In Alabama’s rural Marengo County, there are six fewer voting locations this year than in 2010, a decrease of about 24 percent.
“We have recently combined some (polling places) and done away with others,” said Barry Hunt, a board of registrars member in the Black Belt county that now has 19 physical places for people to vote. “I haven’t heard any complaints about it here, but definitely some (voters) have to go farther than they did,” Hunt said.
Across the state, Alabamians will be going to fewer polling places on Tuesday than they did in 2010, according to a comparison by BirminghamWatch of precincts for the June 2018 primary and the 2010 general election. Almost 100 polling places were shed by 25 counties. There are 2004 precincts in the state. Some county officials said it was population shifts that caused closures. Others said it was condemned buildings or requests from property owners.
Voting rights advocates, meanwhile, are calling for the restoration of the Voting Rights Act to protect people’s access to polls, particularly for minority voters. Read more.
Since last year, Lorenzo French said, he’s helped about 50 people in rural Greene County regain their ability to vote.

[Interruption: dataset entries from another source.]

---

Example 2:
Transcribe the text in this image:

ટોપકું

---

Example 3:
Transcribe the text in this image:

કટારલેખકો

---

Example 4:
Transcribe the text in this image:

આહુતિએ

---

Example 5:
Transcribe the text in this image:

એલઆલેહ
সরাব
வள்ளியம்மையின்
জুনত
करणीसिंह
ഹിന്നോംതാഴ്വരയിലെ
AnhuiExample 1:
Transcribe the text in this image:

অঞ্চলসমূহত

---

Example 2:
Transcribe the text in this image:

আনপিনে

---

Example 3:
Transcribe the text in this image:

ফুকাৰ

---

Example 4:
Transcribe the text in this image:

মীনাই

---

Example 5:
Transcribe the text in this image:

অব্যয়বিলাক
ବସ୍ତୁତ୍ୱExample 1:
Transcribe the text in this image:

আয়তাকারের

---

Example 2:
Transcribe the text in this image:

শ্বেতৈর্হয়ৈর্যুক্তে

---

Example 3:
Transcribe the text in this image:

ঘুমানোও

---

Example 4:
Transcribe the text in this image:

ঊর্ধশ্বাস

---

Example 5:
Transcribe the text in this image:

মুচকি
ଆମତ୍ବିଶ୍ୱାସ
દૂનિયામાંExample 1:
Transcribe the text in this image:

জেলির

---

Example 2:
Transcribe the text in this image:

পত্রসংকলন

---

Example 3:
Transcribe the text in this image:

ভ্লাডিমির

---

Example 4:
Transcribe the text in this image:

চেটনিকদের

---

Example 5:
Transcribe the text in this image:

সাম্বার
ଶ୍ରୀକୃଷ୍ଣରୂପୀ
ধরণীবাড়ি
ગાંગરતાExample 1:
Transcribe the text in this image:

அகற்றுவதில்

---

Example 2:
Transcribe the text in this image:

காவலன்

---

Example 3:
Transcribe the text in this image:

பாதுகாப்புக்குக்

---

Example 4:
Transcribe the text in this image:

Many of them were improperly removed from voter rolls because they had a felony conviction, though not the type that should have banned them from voting, French said. Others didn’t have photo identification, a requirement to vote in Alabama since 2014.
“That’s my job,” French, chair of the Greene County Democrats, said. “To find the people who can’t vote, find out why they can’t and reestablish them.”
More Alabamians are registered to vote than ever before and more ballots were cast in this year’s gubernatorial primaries than in 2010 contests, but some pockets of the state have seen decreases, including Greene County and 10 others where there are now fewer black registered voters.
That is because of changes in population, not policy, the state’s top election official said.
Lecia Brooks, outreach director for the Southern Poverty Law Center, said she also is concerned about technicalities keeping Alabamians from voting. Maybe their polling place changed or they’ve been placed on an inactive voter list.
“They’re registered, they’re ready to vote and they show up on election day and they’re sent away,” she said.
Changes — including the ID law, a decrease in polling places and purging of voter rolls — have been allowed without federal review since 2013, when in Shelby County, Ala. v. Holder, the U.S. Supreme Court threw out a portion of the federal voting rights law that required changes in voting procedures in some states and local governments to be approved by the U.S. Department of Justice.